Nonostante tutte queste considerazioni però un piccolo giudice, è lo stesso Leonardo Sciascia ad utilizzare questa espressione nel parlare di lui nel corso del romanzo “Porte aperte“, riuscirà a fare in modo che l’imputato esca dal processo nel quale egli è giudice a latere, condannato sì ma non con una condanna alla pena capitale. Questo non per una sorta di compassione per l’imputato il quale essendo un pluriomicida compassione non poteva suscitarne, ma bensì per un amore per la vita e per la convinzione di non avere il diritto, seppure la Legge tale diritto sulla carta glielo conferiva, di poter disporre della vita di quell’uomo. Un condanna a morte, sia pure metaforica in questo caso, il processo ed il suo esito la sortiranno. Si tratta della condanna alla morte civile e professionale del piccolo giudice il quale, proprio per aver agito in coscienza, si giocherà quella che sarebbe stata una brillante carriera in magistratura.

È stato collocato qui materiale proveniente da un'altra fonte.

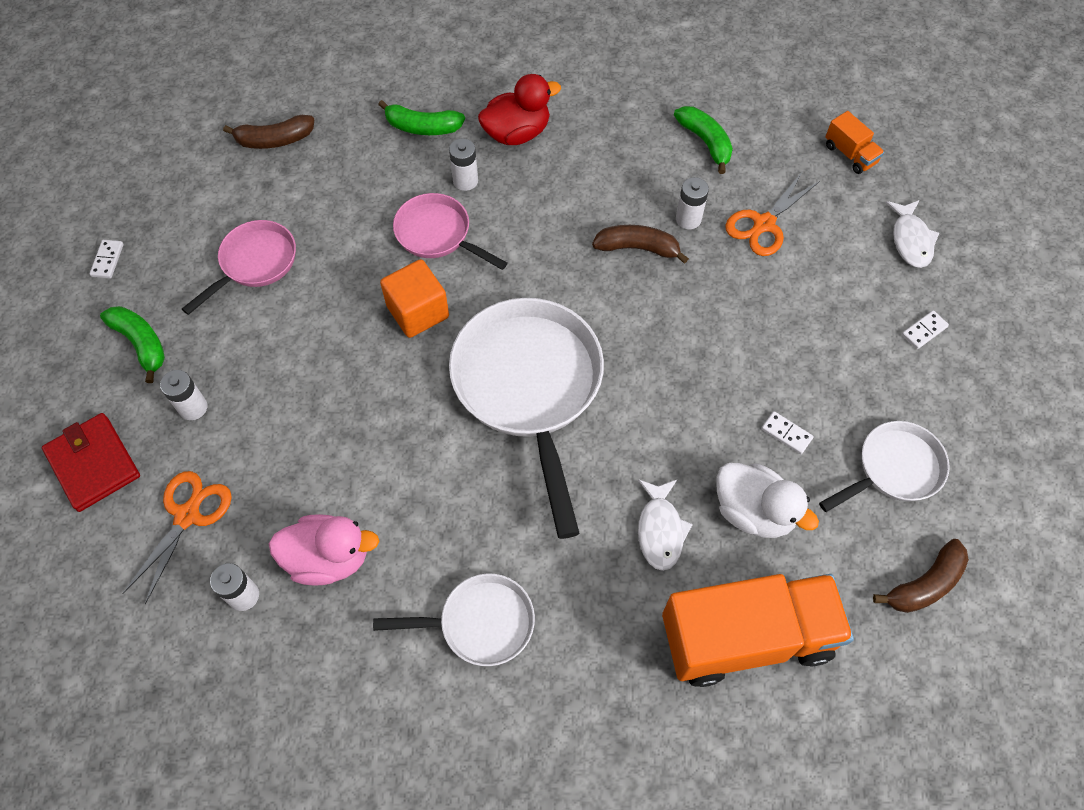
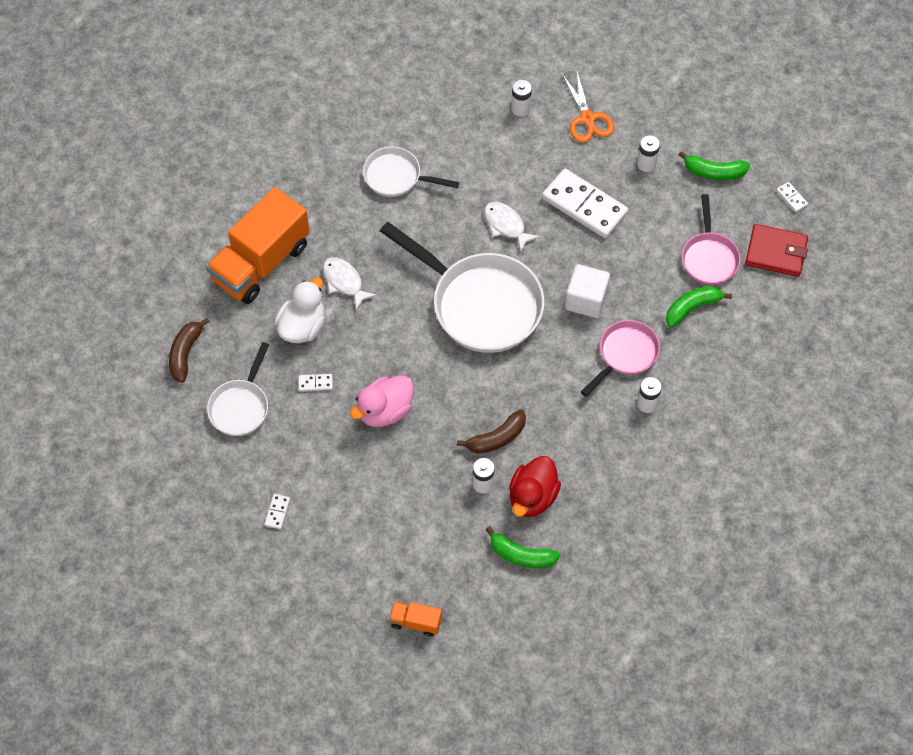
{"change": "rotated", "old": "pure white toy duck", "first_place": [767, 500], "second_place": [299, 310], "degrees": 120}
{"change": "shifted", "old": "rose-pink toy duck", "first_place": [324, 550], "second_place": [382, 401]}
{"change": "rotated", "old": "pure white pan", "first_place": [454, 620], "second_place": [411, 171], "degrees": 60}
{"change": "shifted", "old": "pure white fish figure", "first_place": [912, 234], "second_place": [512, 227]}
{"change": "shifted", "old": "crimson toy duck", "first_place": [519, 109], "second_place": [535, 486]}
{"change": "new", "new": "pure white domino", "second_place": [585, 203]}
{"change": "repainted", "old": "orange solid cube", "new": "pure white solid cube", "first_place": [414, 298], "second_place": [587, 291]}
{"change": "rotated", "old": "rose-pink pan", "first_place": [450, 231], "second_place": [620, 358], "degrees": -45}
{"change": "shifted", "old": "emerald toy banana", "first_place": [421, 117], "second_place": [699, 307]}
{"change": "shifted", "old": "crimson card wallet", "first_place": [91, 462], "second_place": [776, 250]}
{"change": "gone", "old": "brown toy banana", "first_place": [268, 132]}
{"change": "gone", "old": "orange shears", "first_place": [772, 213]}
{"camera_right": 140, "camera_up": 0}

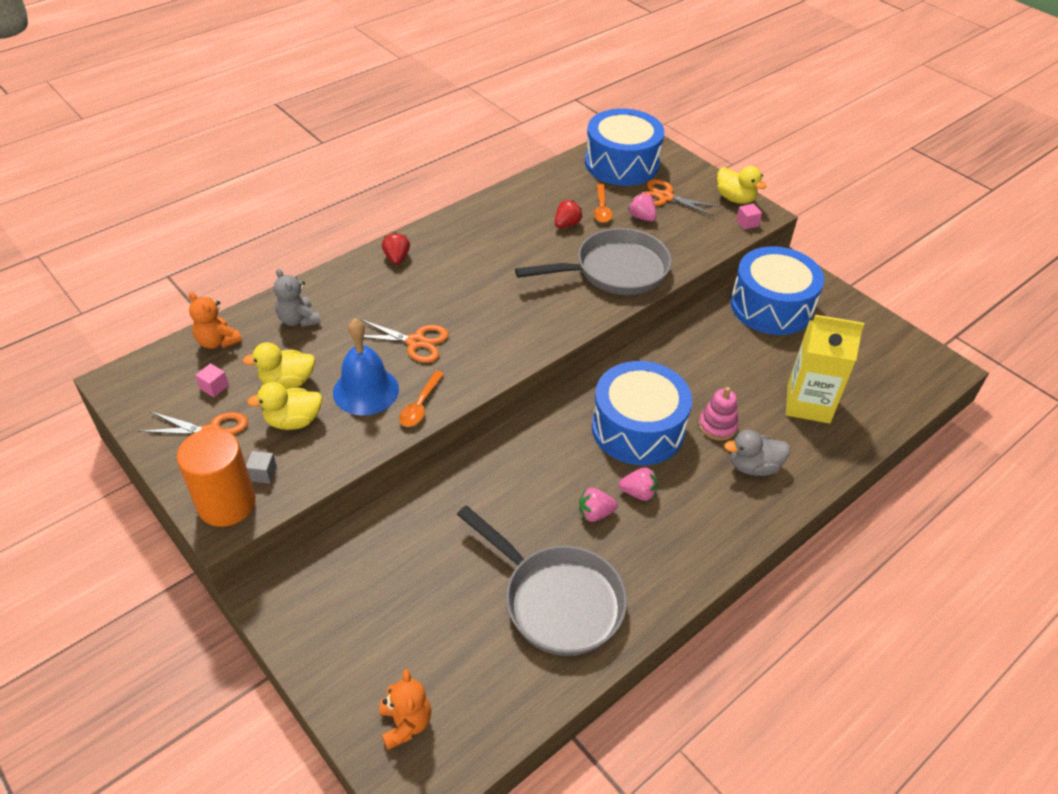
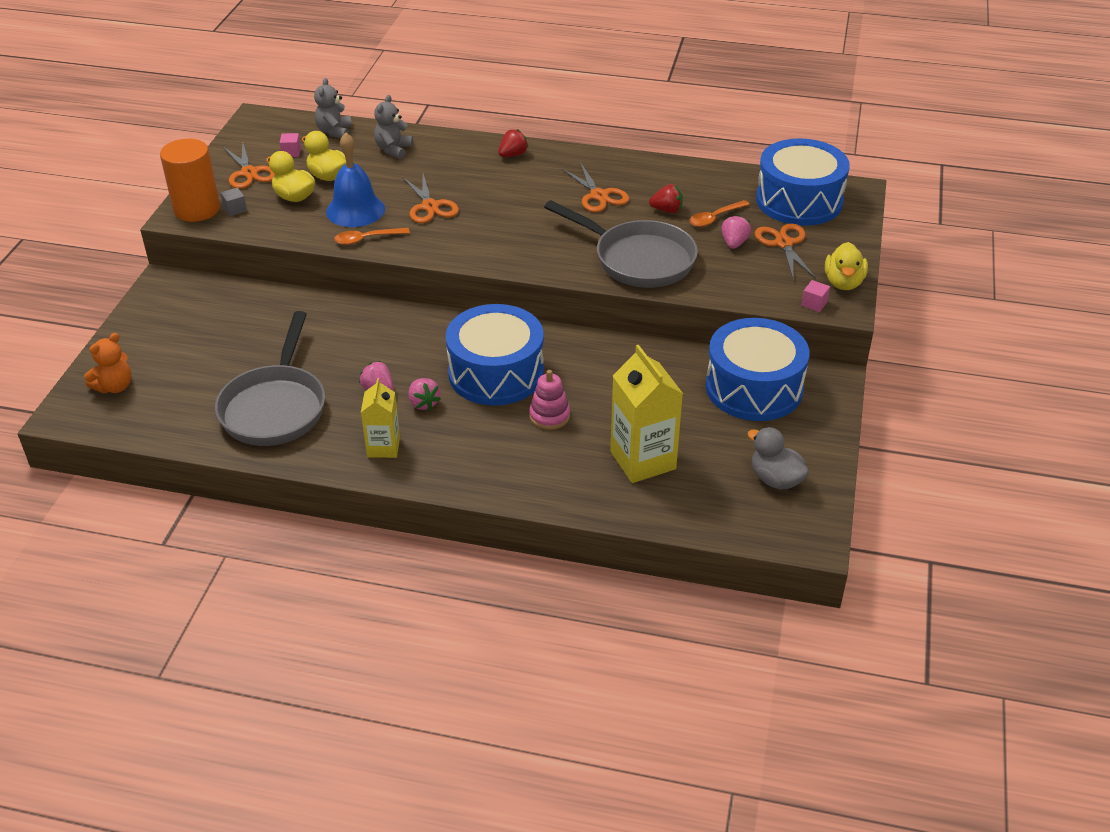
{"change": "repainted", "old": "orange teddy bear", "new": "ash-grey teddy bear", "first_place": [215, 320], "second_place": [333, 108]}
{"change": "new", "new": "golden milk carton", "second_place": [380, 418]}
{"change": "new", "new": "orange shears", "second_place": [596, 187]}
{"change": "shifted", "old": "ash-grey toy duck", "first_place": [757, 453], "second_place": [778, 458]}
{"camera_right": 55, "camera_up": -5}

Nel romanzo “Porte aperte” come già in altri suoi romanzi Leonardo Sciascia usa la storia narrata, che, anche in questo caso, attinge da una vicenda reale, per comporre una sottile e tagliente satire sociale e di costume. Ad esser messi alla berlina qui sono gli ominicchi e i quaqquaraqquà, per usare due termini che compaiono in un altro bel romanzo dello stesso Leonardo Sciascia, vale a dire “Il giorno della civetta“, che, pur professandosi fascisti ed indossando, come fanno i giurati del processo al mostro di Palermo, il distintivo fascista, lo fanno, non per una convinzione, oserei direi una fede, certa ed indefettibile, ma solo per calcolo e tornaconto. Quanto al titolo del romanzo, le porte aperte sono la metafora della sicurezza che il Regime aveva dato a livello di, per utilizzare un’espressione di questi giorni, controllo del territorio sia, anche, per indicare, stavolta interpretate al singolare, in un caso l’unica porta aperta rimasta al pluriomicida una volta completata la propria ferale missione, vale a dire quella del suicidio, suicidio che lo stesso pluriomicida aveva premeditato di compiere ma che poi non aveva potuto compiere in quanto prontamente arrestato ed in secondo luogo, la porta aperta del Brennero che l’alleanza di Mussolini con Hitler aveva creato e spalancato, addirittura, al pericolo, poi rivelatosi quanto mai reale, delle scorrerie tedesche in Italia.

Un romanzo da leggere e meditare che è in grado di fornire parecchi spunti di riflessioni che risultano quanto mai attuali, una storia che conferma, se mai ce ne fosse stato ancora bisogno, la straordinaria vena di narratore e fustigatore degli italici malvezzi e delle italiche ipocrisie di Leonardo Sciascia.